→ **EXERCISE DESCRIPTION**
Arrange the text read from every item below as one numbered list, one line per entry, leaving out blank lines and the pictures themselves.

[Start of section]

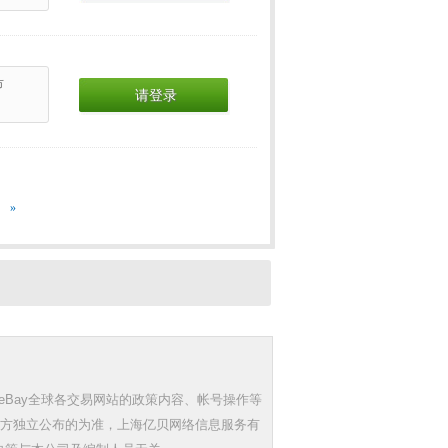
市
请登录
»
eBay全球各交易网站的政策内容、帐号操作等
三方独立公布的为准，上海亿贝网络信息服务有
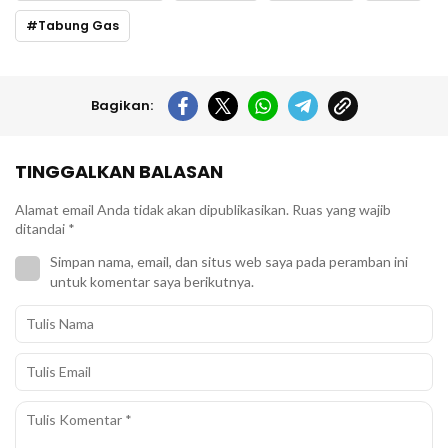
Tabung Gas
Bagikan:
TINGGALKAN BALASAN
Alamat email Anda tidak akan dipublikasikan.
Ruas yang wajib
ditandai
*
Simpan nama, email, dan situs web saya pada peramban ini
untuk komentar saya berikutnya.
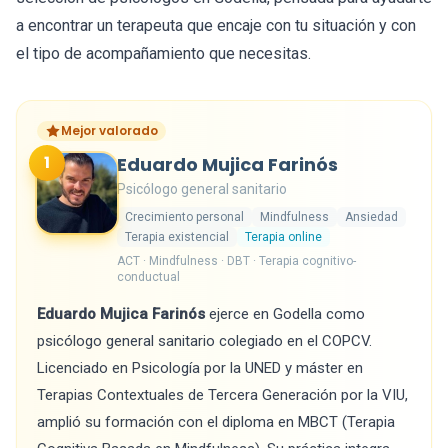
a encontrar un terapeuta que encaje con tu situación y con
el tipo de acompañamiento que necesitas.
Mejor valorado
1
Eduardo Mujica Farinós
Psicólogo general sanitario
Crecimiento personal
Mindfulness
Ansiedad
Terapia existencial
Terapia online
ACT · Mindfulness · DBT · Terapia cognitivo-
conductual
Eduardo Mujica Farinós
ejerce en Godella como
psicólogo general sanitario colegiado en el COPCV.
Licenciado en Psicología por la UNED y máster en
Terapias Contextuales de Tercera Generación por la VIU,
amplió su formación con el diploma en MBCT (Terapia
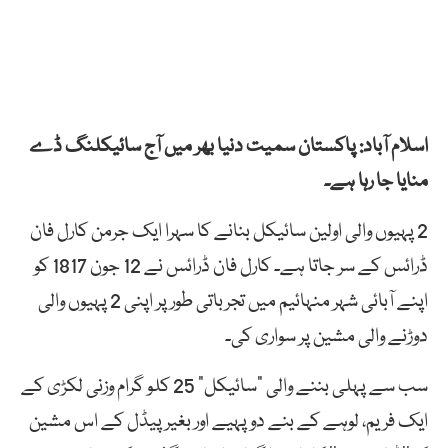
اسلام آباد: پاکستان سمیت دنیا بھر میں آج سائیکلنگ ڈے
منایا جا رہا ہے۔
2
پہیوں
والی
اولین
سائیکل
بنانے
کا
سہرا
ایک
جرمن
کارل
فان
ڈرائس
کے
سر
جاتا
ہے۔ کارل فان
ڈرائس
نے
12
جون
1817
کو
اپنے
آبائی
شہر
منہائیم
میں
تجرباتی
طور
پر
اپنی
2
پہیوں
والی
دوڑنے
والی
مشین
پر
سواری
کی۔
سب سے پہلی بننے والی “سائیکل”
25
کلو
گرام
وزنی
لکڑی
کے
ایک
فریم،
لوہے
کے
بنے
دو
پہیے
اور
بغیر
پیڈل
کے
اس
مشین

[End of section]

→ **THE COMPLETED TASK**
1. 市
2. 请登录
3. »
4. eBay全球各交易网站的政策内容、帐号操作等
5. 三方独立公布的为准，上海亿贝网络信息服务有
6. Tabung Gas
7. Bagikan:
8. TINGGALKAN BALASAN
9. Alamat email Anda tidak akan dipublikasikan.
10. Ruas yang wajib
11. ditandai
12. *
13. Simpan nama, email, dan situs web saya pada peramban ini
14. untuk komentar saya berikutnya.
15. a encontrar un terapeuta que encaje con tu situación y con
16. el tipo de acompañamiento que necesitas.
17. Mejor valorado
18. 1
19. Eduardo Mujica Farinós
20. Psicólogo general sanitario
21. Crecimiento personal
22. Mindfulness
23. Ansiedad
24. Terapia existencial
25. Terapia online
26. ACT · Mindfulness · DBT · Terapia cognitivo-
27. conductual
28. Eduardo Mujica Farinós
29. ejerce en Godella como
30. psicólogo general sanitario colegiado en el COPCV.
31. Licenciado en Psicología por la UNED y máster en
32. Terapias Contextuales de Tercera Generación por la VIU,
33. amplió su formación con el diploma en MBCT (Terapia
34. اسلام آباد: پاکستان سمیت دنیا بھر میں آج سائیکلنگ ڈے
35. منایا جا رہا ہے۔
36. 2
37. پہیوں
38. والی
39. اولین
40. سائیکل
41. بنانے
42. کا
43. سہرا
44. ایک
45. جرمن
46. کارل
47. فان
48. ڈرائس
49. کے
50. سر
51. جاتا
52. ہے۔ کارل فان
53. ڈرائس
54. نے
55. 12
56. جون
57. 1817
58. کو
59. اپنے
60. آبائی
61. شہر
62. منہائیم
63. میں
64. تجرباتی
65. طور
66. پر
67. اپنی
68. 2
69. پہیوں
70. والی
71. دوڑنے
72. والی
73. مشین
74. پر
75. سواری
76. کی۔
77. سب سے پہلی بننے والی “سائیکل”
78. 25
79. کلو
80. گرام
81. وزنی
82. لکڑی
83. کے
84. ایک
85. فریم،
86. لوہے
87. کے
88. بنے
89. دو
90. پہیے
91. اور
92. بغیر
93. پیڈل
94. کے
95. اس
96. مشین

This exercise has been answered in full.